Was will die Initiative?

Die Initiative will den Kantonsbeitrag, der in den IPV-Topf fliesst, massiv erhöhen. Er soll neu wenigstens 48 Prozent des Gesamtvolumens (Bundes- und Kantonsbeitrag) betragen. Derzeit liegt er bei 28,8 Prozent. Der Kanton müsste ab dem Jahr 2018 79 Millionen Franken mehr an IPV-Geldern bereitstellen.

Warum empfehlen Regierung und Kantonsrat eine Ablehnung der Initiative? Die Initiative entspricht einer Überkorrektur. Mit den durch die Initiative zugeführten Geldern käme es zu «paradiesischen» Zuständen. Bei einem möglichen Kinderabzug von 10 000 Franken läge die prozentuale Belastungsgrenze rekordniedrig bei nur noch 4,4 bis 8,4 Prozent des für die IPV massgebenden Einkommens. Dies würde zu einer erheblichen Ausweitung des Kreises der Anspruchsberechtigten führen.
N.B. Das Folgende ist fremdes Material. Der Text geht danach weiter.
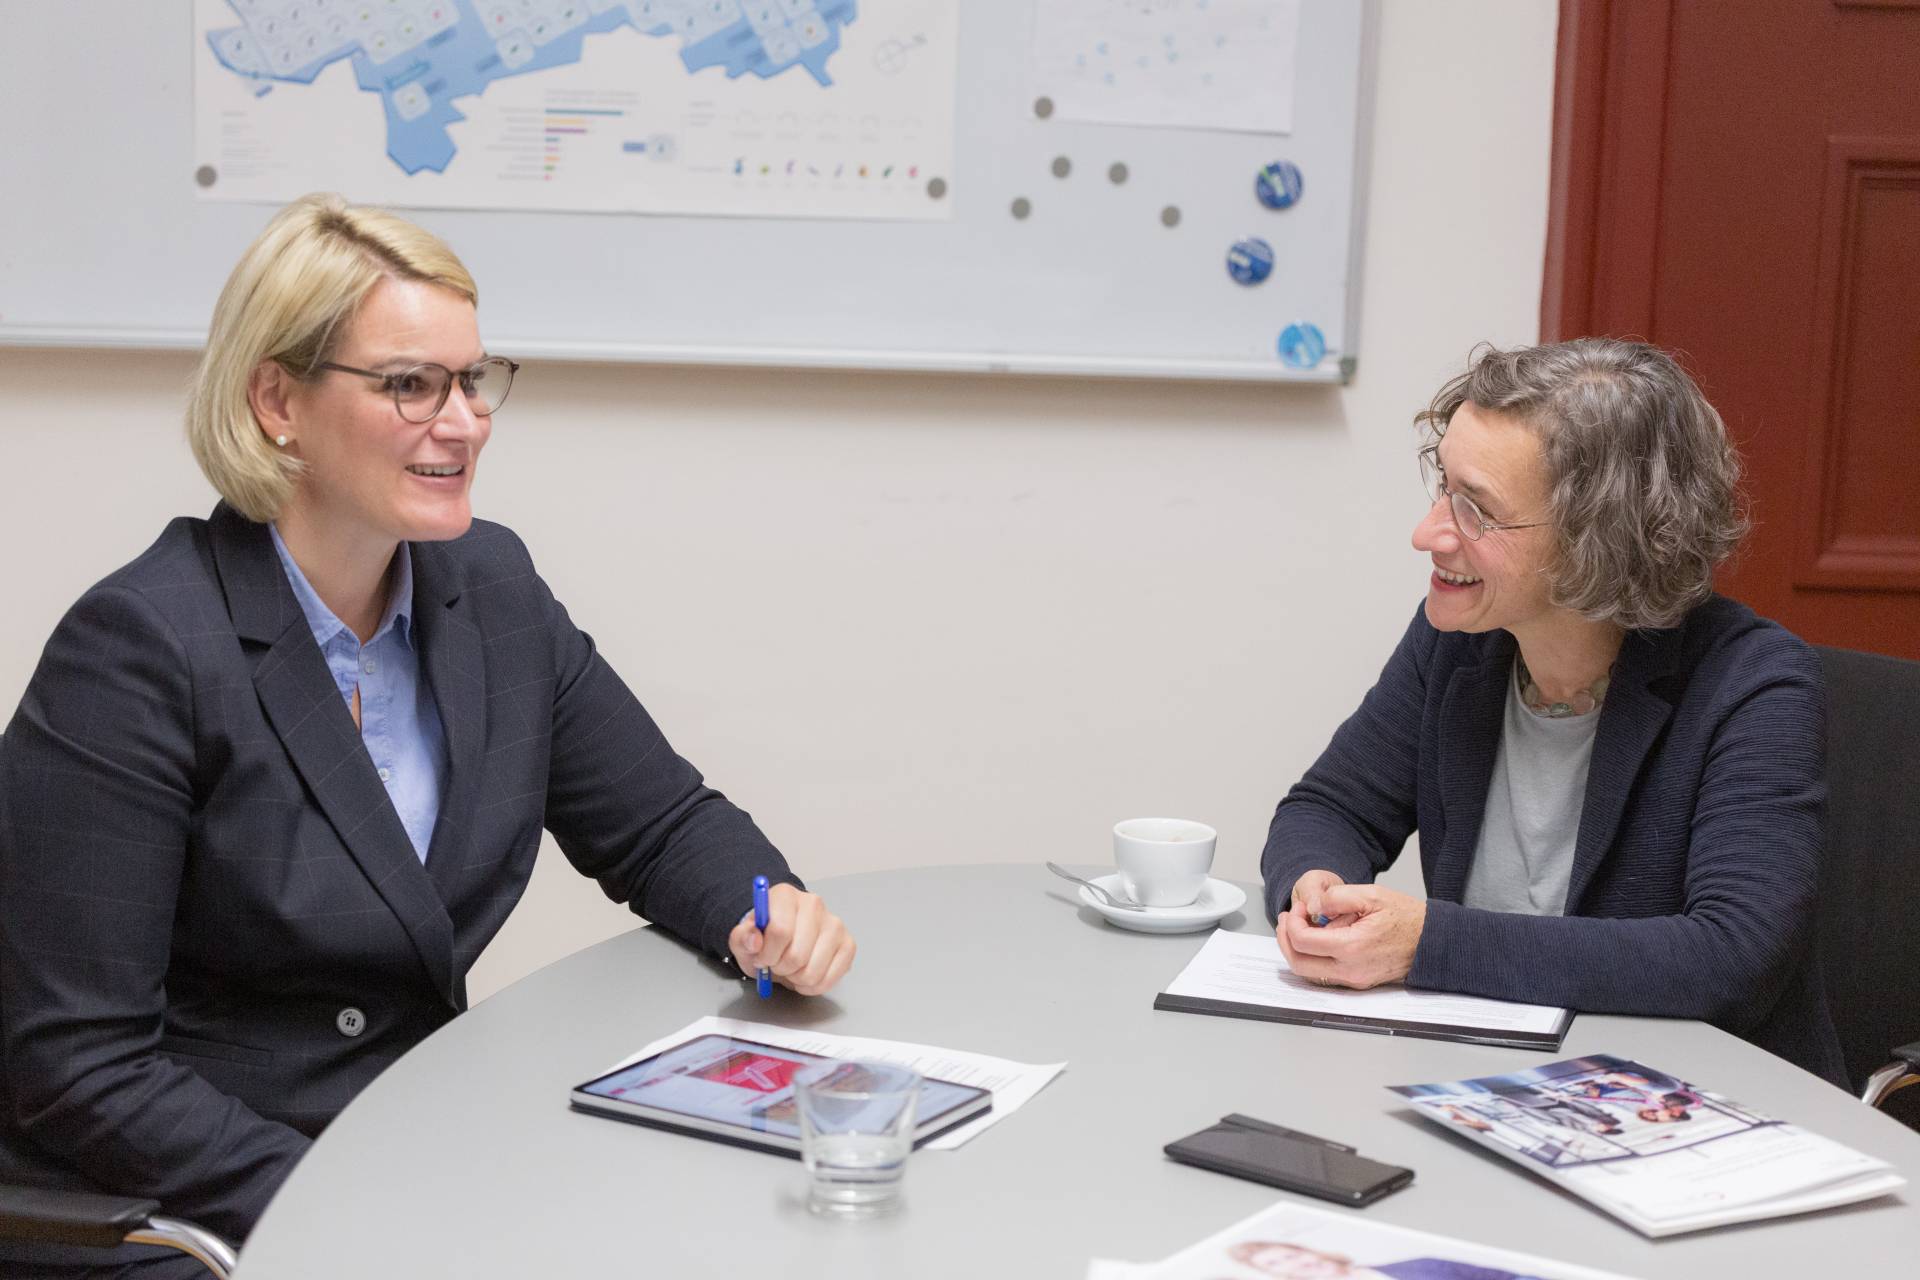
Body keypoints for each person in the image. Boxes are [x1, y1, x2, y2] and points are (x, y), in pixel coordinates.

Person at [0, 194, 855, 1274]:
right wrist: (351, 1196)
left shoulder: (489, 587)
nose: (462, 421)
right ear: (277, 400)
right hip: (184, 1208)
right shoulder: (138, 648)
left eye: (473, 380)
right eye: (410, 384)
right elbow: (80, 1067)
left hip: (414, 1143)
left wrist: (764, 912)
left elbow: (660, 825)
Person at [1260, 339, 1846, 1087]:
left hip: (1699, 1116)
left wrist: (1425, 944)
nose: (1429, 533)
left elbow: (1731, 956)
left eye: (1477, 510)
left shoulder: (1755, 683)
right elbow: (1331, 805)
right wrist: (1317, 888)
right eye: (1444, 487)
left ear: (1599, 541)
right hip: (1490, 1089)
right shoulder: (1461, 643)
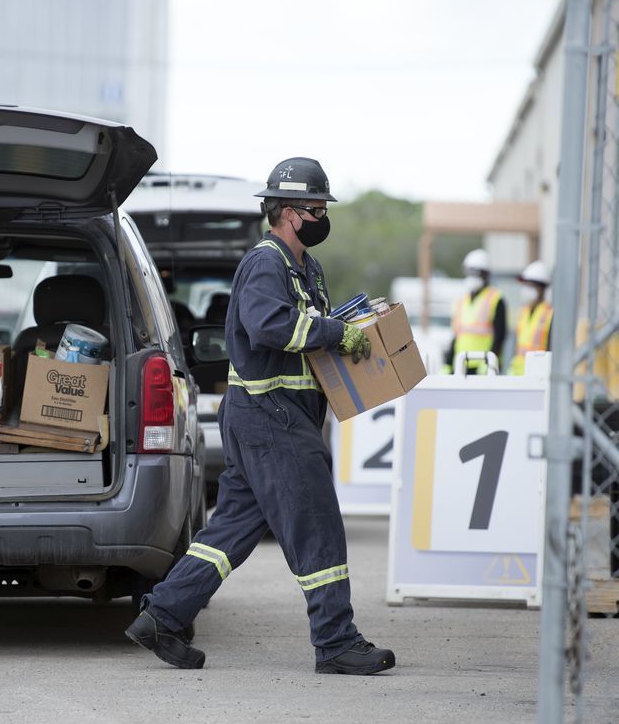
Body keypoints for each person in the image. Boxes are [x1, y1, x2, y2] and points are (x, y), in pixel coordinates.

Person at [125, 157, 395, 676]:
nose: (322, 216)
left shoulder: (302, 268)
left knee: (230, 531)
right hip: (274, 420)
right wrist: (335, 334)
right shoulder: (266, 262)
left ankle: (162, 615)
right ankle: (336, 642)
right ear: (290, 213)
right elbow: (270, 325)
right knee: (316, 527)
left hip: (268, 417)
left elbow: (303, 326)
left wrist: (349, 325)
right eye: (317, 208)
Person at [445, 248, 507, 374]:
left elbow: (500, 336)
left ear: (486, 274)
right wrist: (447, 363)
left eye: (478, 272)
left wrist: (490, 363)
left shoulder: (495, 298)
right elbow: (456, 335)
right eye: (470, 272)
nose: (473, 276)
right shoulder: (462, 301)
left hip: (483, 365)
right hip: (460, 364)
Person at [509, 260, 553, 375]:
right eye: (525, 285)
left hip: (538, 374)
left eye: (531, 286)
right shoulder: (523, 312)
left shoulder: (550, 314)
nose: (526, 290)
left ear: (542, 288)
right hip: (518, 373)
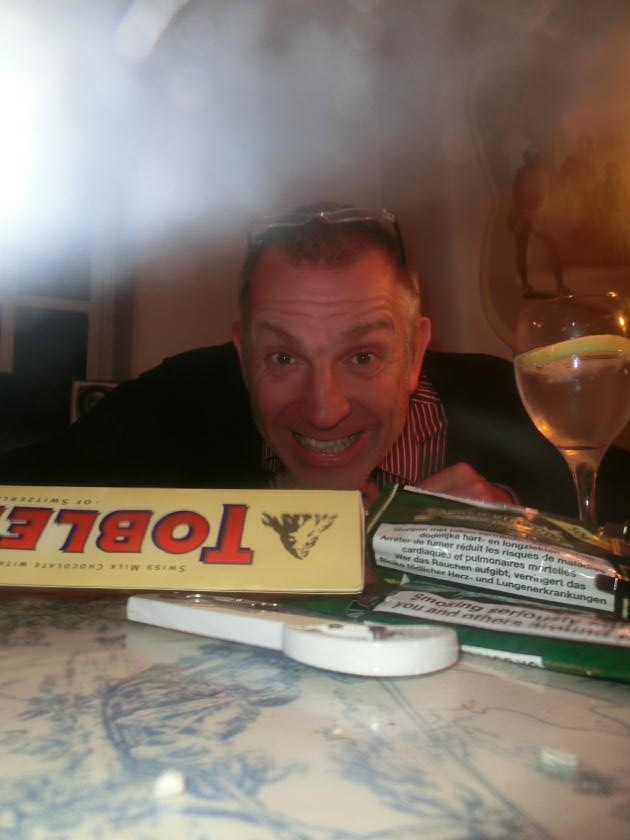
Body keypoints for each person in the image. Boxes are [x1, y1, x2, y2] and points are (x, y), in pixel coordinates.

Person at [0, 203, 627, 522]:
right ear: (243, 356)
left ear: (415, 354)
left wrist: (523, 534)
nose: (324, 411)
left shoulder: (514, 405)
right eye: (282, 356)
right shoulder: (177, 401)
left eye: (363, 356)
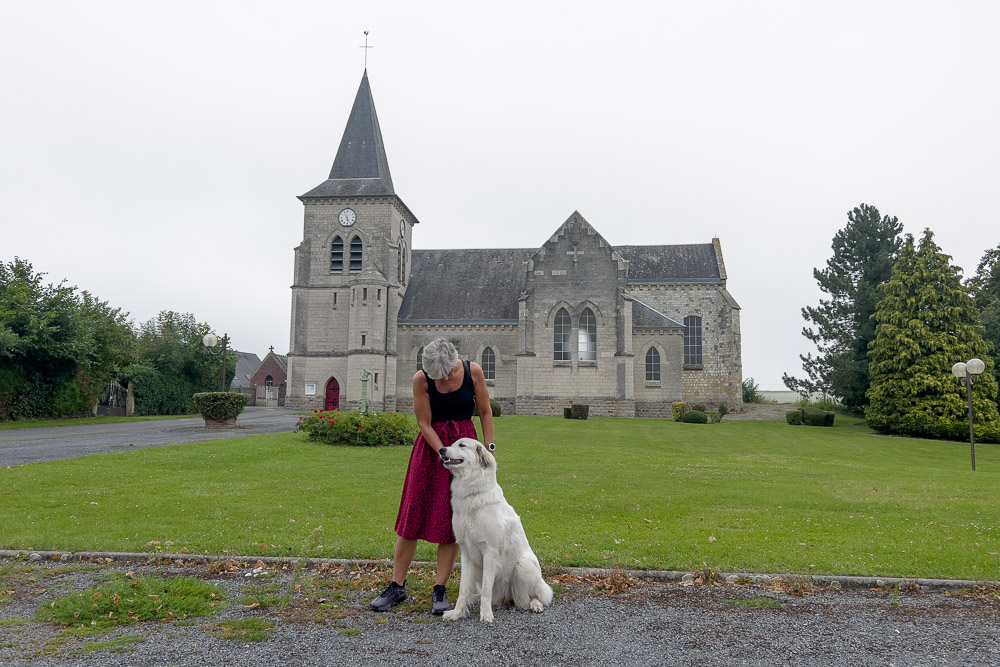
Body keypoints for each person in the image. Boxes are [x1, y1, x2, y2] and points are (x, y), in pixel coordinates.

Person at [369, 338, 495, 614]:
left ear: (455, 361)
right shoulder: (421, 380)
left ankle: (440, 589)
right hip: (431, 451)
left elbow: (485, 411)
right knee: (411, 518)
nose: (446, 377)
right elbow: (424, 422)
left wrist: (489, 447)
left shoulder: (473, 371)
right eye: (439, 375)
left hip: (463, 453)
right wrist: (441, 452)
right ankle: (397, 585)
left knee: (450, 523)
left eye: (449, 372)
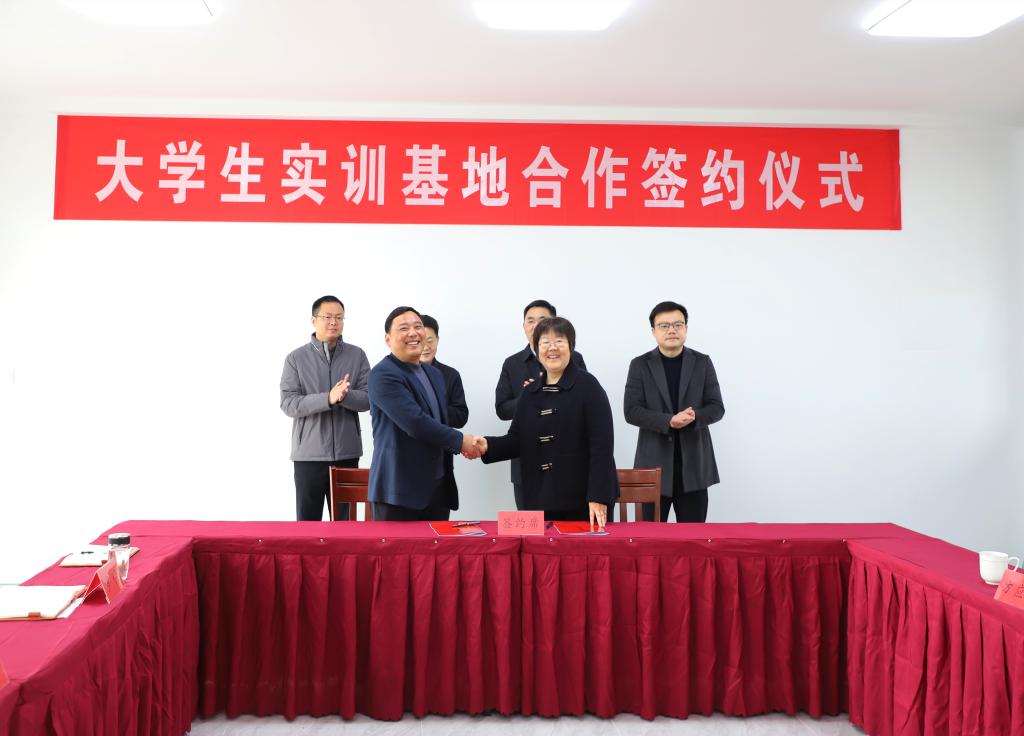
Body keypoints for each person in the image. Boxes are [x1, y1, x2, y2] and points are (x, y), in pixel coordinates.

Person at [478, 316, 617, 529]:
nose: (552, 348)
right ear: (536, 349)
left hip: (583, 501)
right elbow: (517, 440)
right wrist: (486, 445)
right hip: (539, 496)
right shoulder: (530, 392)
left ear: (571, 347)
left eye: (559, 341)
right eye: (545, 342)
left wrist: (598, 496)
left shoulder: (589, 386)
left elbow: (602, 446)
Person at [368, 306, 484, 521]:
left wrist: (459, 444)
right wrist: (461, 441)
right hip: (398, 491)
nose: (413, 333)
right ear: (388, 339)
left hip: (438, 489)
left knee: (438, 545)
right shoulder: (382, 374)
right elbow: (416, 423)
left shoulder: (433, 374)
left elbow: (439, 421)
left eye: (418, 326)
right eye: (404, 328)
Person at [623, 301, 724, 522]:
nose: (672, 330)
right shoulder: (640, 365)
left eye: (678, 324)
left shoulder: (702, 362)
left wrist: (694, 416)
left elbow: (717, 407)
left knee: (693, 537)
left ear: (686, 328)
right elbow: (631, 411)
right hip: (653, 467)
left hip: (694, 468)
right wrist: (669, 420)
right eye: (664, 325)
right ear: (653, 331)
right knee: (649, 537)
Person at [280, 295, 370, 521]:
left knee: (345, 526)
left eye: (339, 317)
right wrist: (328, 398)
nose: (333, 322)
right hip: (308, 456)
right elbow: (289, 403)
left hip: (347, 453)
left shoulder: (357, 355)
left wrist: (344, 396)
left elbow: (369, 399)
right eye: (327, 317)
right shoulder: (295, 358)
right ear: (313, 320)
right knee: (307, 524)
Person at [494, 299, 587, 510]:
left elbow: (582, 404)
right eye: (530, 321)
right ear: (524, 326)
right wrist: (528, 397)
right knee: (531, 526)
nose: (536, 325)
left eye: (542, 319)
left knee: (568, 527)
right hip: (526, 461)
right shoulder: (512, 363)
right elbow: (502, 409)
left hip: (568, 462)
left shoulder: (575, 358)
Die kantonalen Finanzen bleiben trotz jüngster Entlastungsmassnahmen angespannt. Für 2016 ist ein Aufwandüberschuss von circa 34 Millionen Franken budgetiert. Bei Annahme der Initiative würde dies zu einer Steuerfusserhöhung von 7 Prozent führen.

Wie weiter?

Leider hat eine knappe Mehrheit des Kantonsrats, bestehend aus SVP, FDP und GLP, den Gegenvorschlag der Regierung abgelehnt. Er hätte der IPV jedes Jahr etwa 6,5 Millionen Franken mehr zur Verfügung gestellt. Dies wäre nach Meinung der CVP-Fraktion finanziell vertretbar gewesen. Nun bleibt vorerst nichts anderes übrig, als zu versuchen, der IPV im Rahmen des jährlichen Budgets, das einen gewissen Spielraum zulässt, zusätzliche Mittel zuzuführen.

Fazit: Die Initianten haben zu Recht ein Problem benannt, jedoch keine angemessene Lösung präsentiert. Die Prämienverbilligungs-Initiative muss aus finanzpolitischen Überlegungen, aber auch wegen einer gewissen Masslosigkeit abgelehnt werden.